Foto: Judas (Adrien Papritz) am Klavier © Theater Naumburg
Text:Ute Grundmann, am 7. Dezember 2018
Judas spielt Klavier. Seine Finger wandern über die Tasten, wie selbstvergessen, als sei da außer ihm niemand. Doch es sitzen Zuschauer um ihn herum, die seine Geschichte hören wollen, die Geschichte des Mannes, der Jesus für 30 Silberlinge verriet und damit ans Kreuz brachte. Davon handelt das Stück „Judas“ der niederländische Autorin Lot Vekemans, das Intendant Stefan Neugebauer nun am Theater Naumburg inszeniert.
Judas schnauzt das Publikum erst mal an. „Sind jetzt alle drin?“, fragt er ungeduldig, will endlich anfangen, obgleich es wohl niemanden gibt, der ihn und seine Geschichte nicht kennt. Das sagt er selbst und senkt gleich die Erwartungen, er wolle (nur) das ein oder andere erklären. So beginnt das kurze Drama, gespielt wird im Nietzsche-Dokumentationszentrum, einem schicken Neubau gleich am letzten Wohnhaus des Philosophen. Schwer krank, konnte er keine Menschen mehr erkennen, aber noch Klavier spielen und das tut hier auch Judas (Adrien Papritz, mit eigenen Kompositionen und Improvisationen), eine kluge Verknüpfung von Ort und Text.
Regisseur Stefan Neugebauer hat auch für die Ausstattung des breiten, nicht tiefen Raumes gesorgt: Das Klavier, eine brennende Kerze, einige Teelichter, nur sie beleuchten scheinbar die Szene.
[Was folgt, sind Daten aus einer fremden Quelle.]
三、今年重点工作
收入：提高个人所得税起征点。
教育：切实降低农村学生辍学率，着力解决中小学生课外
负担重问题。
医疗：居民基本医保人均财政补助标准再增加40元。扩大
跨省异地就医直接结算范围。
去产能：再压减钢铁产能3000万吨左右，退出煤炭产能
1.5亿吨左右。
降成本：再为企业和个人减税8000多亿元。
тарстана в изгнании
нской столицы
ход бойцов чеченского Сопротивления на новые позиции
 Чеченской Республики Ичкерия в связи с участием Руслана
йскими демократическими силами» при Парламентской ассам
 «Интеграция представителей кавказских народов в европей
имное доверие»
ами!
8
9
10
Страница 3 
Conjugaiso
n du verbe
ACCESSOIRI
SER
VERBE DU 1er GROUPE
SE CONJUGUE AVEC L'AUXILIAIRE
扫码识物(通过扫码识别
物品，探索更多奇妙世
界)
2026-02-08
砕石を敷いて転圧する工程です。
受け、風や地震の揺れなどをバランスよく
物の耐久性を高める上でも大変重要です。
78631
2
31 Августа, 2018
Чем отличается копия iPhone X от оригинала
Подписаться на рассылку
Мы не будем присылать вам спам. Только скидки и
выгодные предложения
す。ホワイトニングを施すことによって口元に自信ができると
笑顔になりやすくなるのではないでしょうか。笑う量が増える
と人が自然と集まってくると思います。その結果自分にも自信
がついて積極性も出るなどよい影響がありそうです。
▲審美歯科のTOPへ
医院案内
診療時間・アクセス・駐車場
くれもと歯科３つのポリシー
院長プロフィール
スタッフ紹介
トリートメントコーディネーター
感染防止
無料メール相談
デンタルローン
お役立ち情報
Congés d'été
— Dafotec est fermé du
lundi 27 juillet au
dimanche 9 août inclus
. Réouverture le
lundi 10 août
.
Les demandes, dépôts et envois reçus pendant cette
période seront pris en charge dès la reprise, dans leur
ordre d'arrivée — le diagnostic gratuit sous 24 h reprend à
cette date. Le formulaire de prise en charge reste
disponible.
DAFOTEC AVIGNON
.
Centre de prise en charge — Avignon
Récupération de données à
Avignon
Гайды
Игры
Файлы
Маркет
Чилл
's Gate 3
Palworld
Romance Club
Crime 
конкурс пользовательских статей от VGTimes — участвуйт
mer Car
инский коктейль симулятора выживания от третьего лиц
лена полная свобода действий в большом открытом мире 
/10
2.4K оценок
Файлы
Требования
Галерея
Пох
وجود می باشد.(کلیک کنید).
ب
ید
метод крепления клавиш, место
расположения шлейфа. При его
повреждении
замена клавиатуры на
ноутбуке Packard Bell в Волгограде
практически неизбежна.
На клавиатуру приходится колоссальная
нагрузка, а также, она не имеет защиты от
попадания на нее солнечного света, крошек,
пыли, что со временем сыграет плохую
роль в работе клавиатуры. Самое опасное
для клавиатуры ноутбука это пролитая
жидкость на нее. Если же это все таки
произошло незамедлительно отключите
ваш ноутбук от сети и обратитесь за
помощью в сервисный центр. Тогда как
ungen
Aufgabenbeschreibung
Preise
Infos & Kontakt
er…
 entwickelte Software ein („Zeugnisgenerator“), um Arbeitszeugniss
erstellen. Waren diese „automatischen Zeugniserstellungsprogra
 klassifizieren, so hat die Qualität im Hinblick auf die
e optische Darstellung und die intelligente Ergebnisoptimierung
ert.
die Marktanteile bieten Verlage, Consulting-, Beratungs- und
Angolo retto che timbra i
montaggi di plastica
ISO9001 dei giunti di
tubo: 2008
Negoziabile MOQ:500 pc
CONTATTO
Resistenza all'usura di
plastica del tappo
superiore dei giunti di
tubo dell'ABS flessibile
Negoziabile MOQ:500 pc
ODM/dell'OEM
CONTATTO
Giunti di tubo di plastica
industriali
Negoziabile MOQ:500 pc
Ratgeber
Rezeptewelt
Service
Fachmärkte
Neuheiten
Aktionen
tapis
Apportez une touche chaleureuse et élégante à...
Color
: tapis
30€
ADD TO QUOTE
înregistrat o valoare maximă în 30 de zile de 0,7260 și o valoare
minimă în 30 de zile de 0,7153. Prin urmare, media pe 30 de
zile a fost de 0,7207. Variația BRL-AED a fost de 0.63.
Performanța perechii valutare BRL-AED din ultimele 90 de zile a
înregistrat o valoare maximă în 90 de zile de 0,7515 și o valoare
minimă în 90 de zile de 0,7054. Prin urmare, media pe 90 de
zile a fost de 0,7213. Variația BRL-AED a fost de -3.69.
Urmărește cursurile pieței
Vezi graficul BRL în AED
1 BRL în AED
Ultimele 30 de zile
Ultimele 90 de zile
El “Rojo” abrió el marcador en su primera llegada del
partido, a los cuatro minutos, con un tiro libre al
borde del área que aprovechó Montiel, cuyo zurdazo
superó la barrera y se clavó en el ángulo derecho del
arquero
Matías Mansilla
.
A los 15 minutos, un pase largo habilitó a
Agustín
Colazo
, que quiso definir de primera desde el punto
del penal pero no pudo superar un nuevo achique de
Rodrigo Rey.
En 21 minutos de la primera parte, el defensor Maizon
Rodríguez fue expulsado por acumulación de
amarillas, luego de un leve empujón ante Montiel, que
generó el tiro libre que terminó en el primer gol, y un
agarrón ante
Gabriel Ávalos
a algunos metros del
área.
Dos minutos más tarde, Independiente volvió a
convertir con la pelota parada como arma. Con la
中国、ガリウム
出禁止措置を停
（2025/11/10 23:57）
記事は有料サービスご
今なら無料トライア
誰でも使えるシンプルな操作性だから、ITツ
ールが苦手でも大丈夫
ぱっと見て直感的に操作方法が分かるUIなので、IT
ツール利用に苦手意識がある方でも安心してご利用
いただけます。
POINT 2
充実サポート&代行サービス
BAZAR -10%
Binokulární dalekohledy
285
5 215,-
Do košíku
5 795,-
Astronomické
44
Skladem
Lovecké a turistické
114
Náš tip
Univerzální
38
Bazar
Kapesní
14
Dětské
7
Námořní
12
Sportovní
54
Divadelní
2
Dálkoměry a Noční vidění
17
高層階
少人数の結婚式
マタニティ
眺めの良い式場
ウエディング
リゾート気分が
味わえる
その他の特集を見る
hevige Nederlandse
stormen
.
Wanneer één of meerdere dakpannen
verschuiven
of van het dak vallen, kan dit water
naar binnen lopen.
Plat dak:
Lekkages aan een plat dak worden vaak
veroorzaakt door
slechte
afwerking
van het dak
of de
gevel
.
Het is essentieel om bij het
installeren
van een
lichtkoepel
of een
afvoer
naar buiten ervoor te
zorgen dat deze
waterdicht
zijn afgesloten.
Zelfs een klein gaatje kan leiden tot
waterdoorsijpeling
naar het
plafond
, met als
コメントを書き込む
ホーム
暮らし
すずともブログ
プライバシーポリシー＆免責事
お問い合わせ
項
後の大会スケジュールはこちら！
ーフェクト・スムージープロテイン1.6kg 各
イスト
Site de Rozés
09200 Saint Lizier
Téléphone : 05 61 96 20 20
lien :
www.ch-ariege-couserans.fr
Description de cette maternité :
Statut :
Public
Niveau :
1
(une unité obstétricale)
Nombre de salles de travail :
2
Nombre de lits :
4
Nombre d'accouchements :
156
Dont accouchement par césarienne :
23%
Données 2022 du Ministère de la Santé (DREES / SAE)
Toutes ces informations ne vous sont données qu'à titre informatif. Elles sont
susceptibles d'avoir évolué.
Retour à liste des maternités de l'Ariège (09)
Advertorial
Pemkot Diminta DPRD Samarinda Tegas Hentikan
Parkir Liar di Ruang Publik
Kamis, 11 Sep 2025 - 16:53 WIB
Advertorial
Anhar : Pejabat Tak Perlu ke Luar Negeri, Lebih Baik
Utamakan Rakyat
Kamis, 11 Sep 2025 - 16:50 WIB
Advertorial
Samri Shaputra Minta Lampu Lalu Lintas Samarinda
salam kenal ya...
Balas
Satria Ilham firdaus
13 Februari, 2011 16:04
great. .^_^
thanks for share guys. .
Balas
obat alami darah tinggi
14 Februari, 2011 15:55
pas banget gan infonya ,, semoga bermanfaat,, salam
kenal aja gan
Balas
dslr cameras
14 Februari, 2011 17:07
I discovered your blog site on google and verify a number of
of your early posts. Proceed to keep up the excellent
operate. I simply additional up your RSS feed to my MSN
Durch sie wandert Judas barfuß, in schwarzem Rollkragenpullover und Cordjeans, lehnt sich mal an eines der großen Fenster, schlägt dagegen. Er erinnert sich sehr liebevoll an „diesen Mann“, an seinen Charakter, will sich nicht entschuldigen oder rechtfertigen. Zwischendurch geht er immer wieder ans Klavier, schlägt harte, laute Töne an. Das alles ist sehr anders als Ben Becker, der sein „Ich, Judas“ in großen Sälen zelebriert. Lot Vekemans dagegen hat eine Mischung aus Monolog und Befragung der Zuschauer geschrieben: „Was hätten Sie denn an meiner Stelle getan?“, fragt die „Ikone des Verrats“ das Publikum, erwartet wohl nicht wirklich eine Antwort.
Der Text könnte auch ein Hörspiel sein, wird es aber dank Adrien Papritz (wieder so eine Entdeckung in Naumburg) nie. Er ist scheinbar gelassen, doch es brodelt in ihm. Er wäre so gern stolz auf seinen Namen, der ihn, wie jeden ersten Sohn, mit seinen Vorfahren verbindet. Er möchte sich der Menschheit erklären, die seit 2000 Jahren vergeblich versucht, ihn und sein Handeln zu verstehen. „Diesen Mann“ nennt er kaum einmal beim Namen, auch sein Tun, den Verrat, benennt er erst sehr spät. Da hat er längst Geldscheine ans Kreuz genagelt, den Messias der heutigen Zeit. Das ist das einzige sichtbare Zeichen der Aktualität in Stefan Neugebauers Inszenierung, aber ein sehr starkes.
„Dieser Mann“ habe das Geschehen so gewollt, er sei bloß dessen Werkzeug gewesen, auf ihn habe „der Mann“ die Schuld übertragen, um die Menschen aufzurütteln. Und nun, am Ende, bekommt die Gelassenheit des Judas doch noch Risse: Kurz schütteln ihn Tränen durch, die Töne des Klaviers klingen weicher als vorher. Dann schlägt er hart den Deckel des Instruments zu, bedankt sich bei seinen Zuhörern und entschwindet leise ins Dunkel. Das Publikum zögerte kurz, ehe es jubelte und voller Respekt aufstand.